- Opening Delimiter -
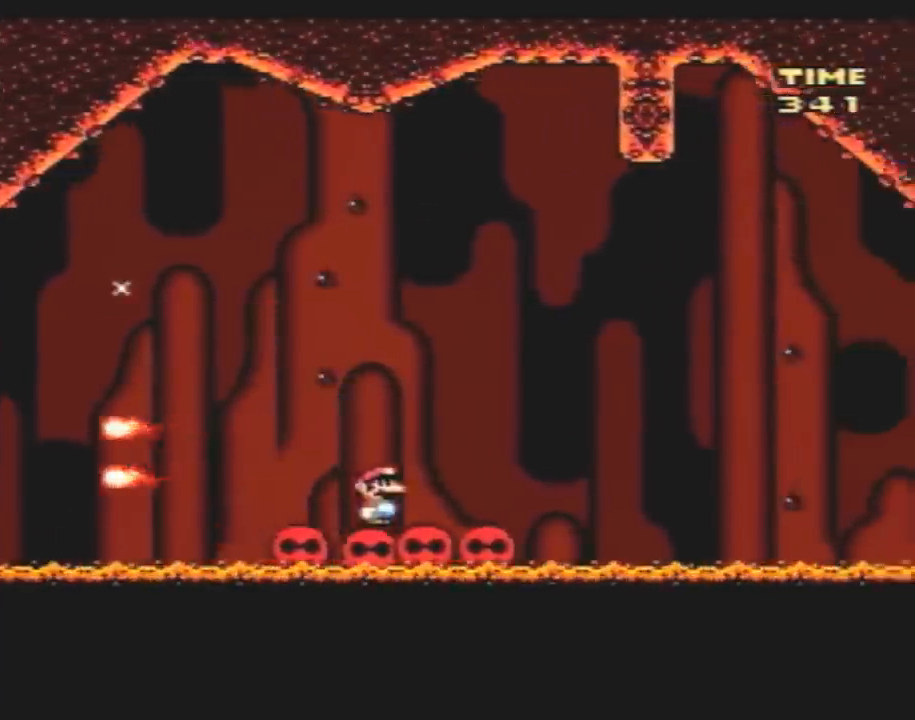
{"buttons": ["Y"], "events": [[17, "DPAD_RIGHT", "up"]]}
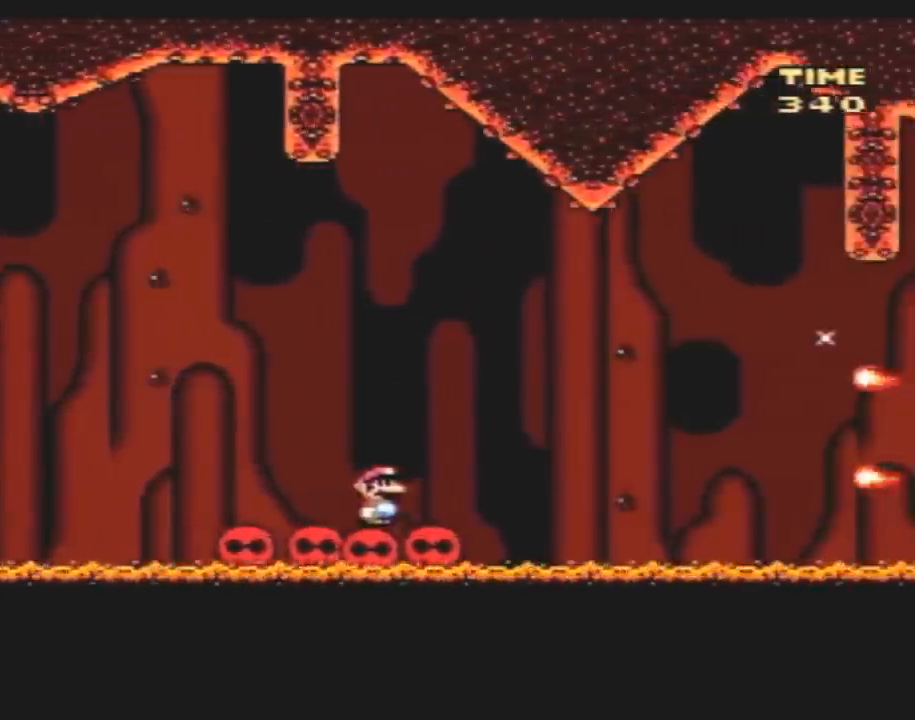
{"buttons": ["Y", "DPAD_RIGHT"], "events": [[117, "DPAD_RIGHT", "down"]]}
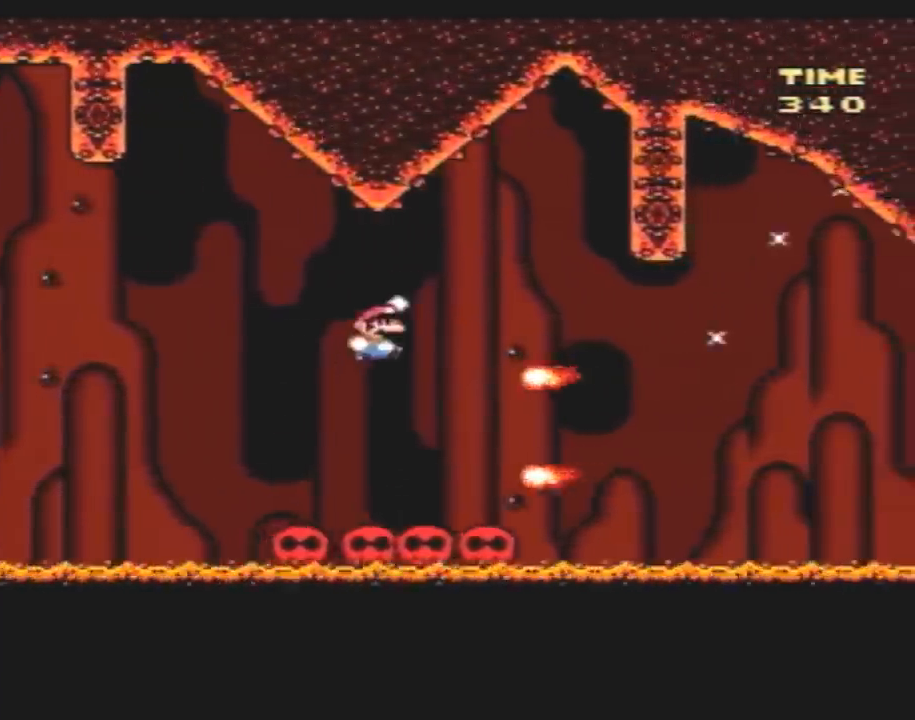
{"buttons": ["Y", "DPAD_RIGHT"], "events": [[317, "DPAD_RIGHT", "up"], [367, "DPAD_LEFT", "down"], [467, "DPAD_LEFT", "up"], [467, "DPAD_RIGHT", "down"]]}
- Closing Delimiter -
Would you please copy the listing exactly, omitting every picture?

▶ **OUTPUT FOR THIS EXERCISE**:
{"buttons": ["Y"], "events": [[17, "DPAD_RIGHT", "up"]]}
{"buttons": ["Y", "DPAD_RIGHT"], "events": [[117, "DPAD_RIGHT", "down"]]}
{"buttons": ["Y", "DPAD_RIGHT"], "events": [[317, "DPAD_RIGHT", "up"], [367, "DPAD_LEFT", "down"], [467, "DPAD_LEFT", "up"], [467, "DPAD_RIGHT", "down"]]}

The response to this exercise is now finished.